Giso and Hamu are forced to eat only one type of food for health reasons. Not for your typical blood pressure or high calorie reasons, but because eating the wrong one makes them ROCKET AROUND THE ROOM UNTIL THEY EXPLODE.

Choose wisely, padawan.

And naturally, food slides by with no hint of slowness, sometimes with a crowd obscuring what there is and what food type you must eat changes with every bite, so the going ain't easy.


You're fishing.
You must rotate the stick to reel in your catch.
Sometimes you have to hammer buttons.
You die a lot.
I hate it.

The Monster Mash

And finally, our last mini-game is completely different from what the image portrays, which is nothing new by now. A three by four parade of dancing monsters are boogieing the night away, but one will always be screwing up; bash him on the noggin to set him straight, but hit the wrong one and you'll be devoured alive while not a single beat is missed. Fix their choreographed dance enough times and they'll return to their graves, which is in my view seems rather selfish; they could at least put on a bigger show for an audience consisting of more than two people.

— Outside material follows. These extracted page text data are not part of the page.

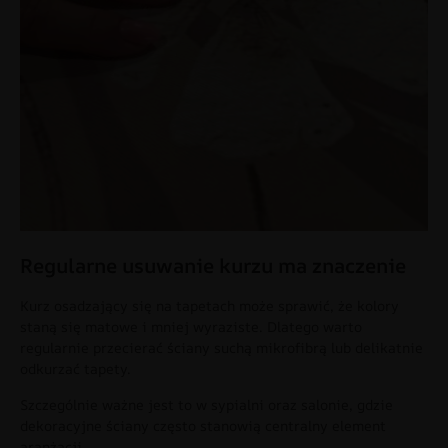
Regularne usuwanie kurzu ma znaczenie
Kurz osadzający się na tapetach może sprawić, że kolory
staną się matowe i mniej wyraziste. Dlatego warto
regularnie przecierać ściany suchą mikrofibrą lub delikatnie
odkurzać tapety.
Szczególnie ważne jest to w sypialni oraz salonie, gdzie
dekoracyjne ściany często stanowią centralny element
aranżacji.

After you complete the 8-stage mode, you're treated to a little epilogue showing where Giso and Hamu went next.

The moon, evidently, judging by the image. Gatu Gatu is nowhere to be seen, probably dead, and for all I know that text could be reciting a recipe for some damn good soup instead of telling the player to hold onto their hopes and dreams, strive for a better future and always fight against The Man.

And then the credits roll, featuring a man harassing a crocodile. Fair play.

So is there any good reason to play Ganbare Ginkun instead of the likes of Trauma Center and all those deep, involving games that demand skill and precision? Well, not exactly. Trauma Center actually looks like an actual game instead of something cooked up in an hour to drag people in with it's goofiness and then spitting them out after eating all their quarters. Or what the Japanese equivalent of quarters are. Or what the British equivalent of the Japanese equivalent of American quarters are. It's not a fair game, let's put it like that.

Shooting rockets at a giant high-heeled shoe is still awesome, though, so check it out.